Give all the data again exactly.

Saved entries:
________

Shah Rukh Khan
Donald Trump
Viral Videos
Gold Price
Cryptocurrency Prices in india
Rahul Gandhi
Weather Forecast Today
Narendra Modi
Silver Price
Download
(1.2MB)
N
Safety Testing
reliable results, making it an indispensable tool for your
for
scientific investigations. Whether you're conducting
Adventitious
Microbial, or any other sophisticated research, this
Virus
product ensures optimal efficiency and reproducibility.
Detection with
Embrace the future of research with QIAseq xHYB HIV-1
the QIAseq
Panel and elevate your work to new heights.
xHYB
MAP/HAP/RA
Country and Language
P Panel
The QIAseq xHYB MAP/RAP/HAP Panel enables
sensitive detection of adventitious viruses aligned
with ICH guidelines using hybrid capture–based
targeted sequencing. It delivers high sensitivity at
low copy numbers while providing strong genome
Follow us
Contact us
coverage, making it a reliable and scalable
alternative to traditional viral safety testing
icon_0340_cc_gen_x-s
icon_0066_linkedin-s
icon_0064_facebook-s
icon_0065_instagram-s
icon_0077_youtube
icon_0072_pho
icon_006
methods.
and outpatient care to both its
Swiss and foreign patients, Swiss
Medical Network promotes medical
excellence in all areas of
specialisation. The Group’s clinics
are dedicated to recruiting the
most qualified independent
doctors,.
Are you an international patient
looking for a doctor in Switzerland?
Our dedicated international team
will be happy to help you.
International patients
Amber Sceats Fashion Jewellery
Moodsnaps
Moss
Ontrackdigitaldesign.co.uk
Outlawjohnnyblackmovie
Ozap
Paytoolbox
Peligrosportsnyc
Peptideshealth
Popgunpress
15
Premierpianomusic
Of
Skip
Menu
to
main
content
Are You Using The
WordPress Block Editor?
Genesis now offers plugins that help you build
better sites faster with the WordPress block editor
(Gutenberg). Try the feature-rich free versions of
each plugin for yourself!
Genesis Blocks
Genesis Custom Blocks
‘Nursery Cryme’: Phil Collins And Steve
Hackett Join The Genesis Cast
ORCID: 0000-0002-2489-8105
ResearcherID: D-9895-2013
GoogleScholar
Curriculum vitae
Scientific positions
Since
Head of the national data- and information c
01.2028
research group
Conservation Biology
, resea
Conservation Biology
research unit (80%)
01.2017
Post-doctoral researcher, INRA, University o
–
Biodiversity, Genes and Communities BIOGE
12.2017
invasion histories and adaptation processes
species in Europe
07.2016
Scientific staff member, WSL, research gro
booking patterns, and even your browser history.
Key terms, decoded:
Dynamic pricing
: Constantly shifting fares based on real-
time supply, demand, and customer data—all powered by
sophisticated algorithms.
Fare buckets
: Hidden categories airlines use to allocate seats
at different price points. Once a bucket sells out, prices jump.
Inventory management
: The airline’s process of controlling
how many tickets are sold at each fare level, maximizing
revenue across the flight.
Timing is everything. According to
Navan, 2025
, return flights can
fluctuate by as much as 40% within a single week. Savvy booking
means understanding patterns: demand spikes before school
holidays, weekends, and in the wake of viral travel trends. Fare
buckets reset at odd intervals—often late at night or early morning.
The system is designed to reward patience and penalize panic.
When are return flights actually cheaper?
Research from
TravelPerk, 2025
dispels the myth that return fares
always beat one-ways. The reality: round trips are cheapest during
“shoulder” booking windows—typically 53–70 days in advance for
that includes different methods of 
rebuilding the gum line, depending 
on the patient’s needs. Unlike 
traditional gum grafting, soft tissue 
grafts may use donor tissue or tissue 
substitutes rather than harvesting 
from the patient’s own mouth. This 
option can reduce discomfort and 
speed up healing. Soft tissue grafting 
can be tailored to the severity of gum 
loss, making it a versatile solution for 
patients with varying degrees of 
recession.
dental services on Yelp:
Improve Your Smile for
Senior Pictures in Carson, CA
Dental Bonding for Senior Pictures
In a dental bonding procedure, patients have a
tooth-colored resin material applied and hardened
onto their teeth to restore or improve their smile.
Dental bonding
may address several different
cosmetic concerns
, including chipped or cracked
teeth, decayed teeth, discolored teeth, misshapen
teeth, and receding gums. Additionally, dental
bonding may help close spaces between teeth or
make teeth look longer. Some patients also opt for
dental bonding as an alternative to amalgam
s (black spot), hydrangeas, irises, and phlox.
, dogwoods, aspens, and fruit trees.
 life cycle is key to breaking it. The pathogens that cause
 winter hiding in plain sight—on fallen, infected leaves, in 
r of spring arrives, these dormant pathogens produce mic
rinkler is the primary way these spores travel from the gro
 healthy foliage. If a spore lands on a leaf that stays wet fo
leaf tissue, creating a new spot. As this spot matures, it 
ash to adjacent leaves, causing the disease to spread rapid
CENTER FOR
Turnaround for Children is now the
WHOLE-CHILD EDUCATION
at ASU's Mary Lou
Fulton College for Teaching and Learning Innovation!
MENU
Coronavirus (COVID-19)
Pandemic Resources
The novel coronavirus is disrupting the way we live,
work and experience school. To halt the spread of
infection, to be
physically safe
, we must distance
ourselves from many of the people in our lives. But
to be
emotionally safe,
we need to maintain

________

ANSWER FOR THE TASK:
Shah Rukh Khan
Donald Trump
Viral Videos
Gold Price
Cryptocurrency Prices in india
Rahul Gandhi
Weather Forecast Today
Narendra Modi
Silver Price
Download
(1.2MB)
N
Safety Testing
reliable results, making it an indispensable tool for your
for
scientific investigations. Whether you're conducting
Adventitious
Microbial, or any other sophisticated research, this
Virus
product ensures optimal efficiency and reproducibility.
Detection with
Embrace the future of research with QIAseq xHYB HIV-1
the QIAseq
Panel and elevate your work to new heights.
xHYB
MAP/HAP/RA
Country and Language
P Panel
The QIAseq xHYB MAP/RAP/HAP Panel enables
sensitive detection of adventitious viruses aligned
with ICH guidelines using hybrid capture–based
targeted sequencing. It delivers high sensitivity at
low copy numbers while providing strong genome
Follow us
Contact us
coverage, making it a reliable and scalable
alternative to traditional viral safety testing
icon_0340_cc_gen_x-s
icon_0066_linkedin-s
icon_0064_facebook-s
icon_0065_instagram-s
icon_0077_youtube
icon_0072_pho
icon_006
methods.
and outpatient care to both its
Swiss and foreign patients, Swiss
Medical Network promotes medical
excellence in all areas of
specialisation. The Group’s clinics
are dedicated to recruiting the
most qualified independent
doctors,.
Are you an international patient
looking for a doctor in Switzerland?
Our dedicated international team
will be happy to help you.
International patients
Amber Sceats Fashion Jewellery
Moodsnaps
Moss
Ontrackdigitaldesign.co.uk
Outlawjohnnyblackmovie
Ozap
Paytoolbox
Peligrosportsnyc
Peptideshealth
Popgunpress
15
Premierpianomusic
Of
Skip
Menu
to
main
content
Are You Using The
WordPress Block Editor?
Genesis now offers plugins that help you build
better sites faster with the WordPress block editor
(Gutenberg). Try the feature-rich free versions of
each plugin for yourself!
Genesis Blocks
Genesis Custom Blocks
‘Nursery Cryme’: Phil Collins And Steve
Hackett Join The Genesis Cast
ORCID: 0000-0002-2489-8105
ResearcherID: D-9895-2013
GoogleScholar
Curriculum vitae
Scientific positions
Since
Head of the national data- and information c
01.2028
research group
Conservation Biology
, resea
Conservation Biology
research unit (80%)
01.2017
Post-doctoral researcher, INRA, University o
–
Biodiversity, Genes and Communities BIOGE
12.2017
invasion histories and adaptation processes
species in Europe
07.2016
Scientific staff member, WSL, research gro
booking patterns, and even your browser history.
Key terms, decoded:
Dynamic pricing
: Constantly shifting fares based on real-
time supply, demand, and customer data—all powered by
sophisticated algorithms.
Fare buckets
: Hidden categories airlines use to allocate seats
at different price points. Once a bucket sells out, prices jump.
Inventory management
: The airline’s process of controlling
how many tickets are sold at each fare level, maximizing
revenue across the flight.
Timing is everything. According to
Navan, 2025
, return flights can
fluctuate by as much as 40% within a single week. Savvy booking
means understanding patterns: demand spikes before school
holidays, weekends, and in the wake of viral travel trends. Fare
buckets reset at odd intervals—often late at night or early morning.
The system is designed to reward patience and penalize panic.
When are return flights actually cheaper?
Research from
TravelPerk, 2025
dispels the myth that return fares
always beat one-ways. The reality: round trips are cheapest during
“shoulder” booking windows—typically 53–70 days in advance for
that includes different methods of 
rebuilding the gum line, depending 
on the patient’s needs. Unlike 
traditional gum grafting, soft tissue 
grafts may use donor tissue or tissue 
substitutes rather than harvesting 
from the patient’s own mouth. This 
option can reduce discomfort and 
speed up healing. Soft tissue grafting 
can be tailored to the severity of gum 
loss, making it a versatile solution for 
patients with varying degrees of 
recession.
dental services on Yelp:
Improve Your Smile for
Senior Pictures in Carson, CA
Dental Bonding for Senior Pictures
In a dental bonding procedure, patients have a
tooth-colored resin material applied and hardened
onto their teeth to restore or improve their smile.
Dental bonding
may address several different
cosmetic concerns
, including chipped or cracked
teeth, decayed teeth, discolored teeth, misshapen
teeth, and receding gums. Additionally, dental
bonding may help close spaces between teeth or
make teeth look longer. Some patients also opt for
dental bonding as an alternative to amalgam
s (black spot), hydrangeas, irises, and phlox.
, dogwoods, aspens, and fruit trees.
 life cycle is key to breaking it. The pathogens that cause
 winter hiding in plain sight—on fallen, infected leaves, in 
r of spring arrives, these dormant pathogens produce mic
rinkler is the primary way these spores travel from the gro
 healthy foliage. If a spore lands on a leaf that stays wet fo
leaf tissue, creating a new spot. As this spot matures, it 
ash to adjacent leaves, causing the disease to spread rapid
CENTER FOR
Turnaround for Children is now the
WHOLE-CHILD EDUCATION
at ASU's Mary Lou
Fulton College for Teaching and Learning Innovation!
MENU
Coronavirus (COVID-19)
Pandemic Resources
The novel coronavirus is disrupting the way we live,
work and experience school. To halt the spread of
infection, to be
physically safe
, we must distance
ourselves from many of the people in our lives. But
to be
emotionally safe,
we need to maintain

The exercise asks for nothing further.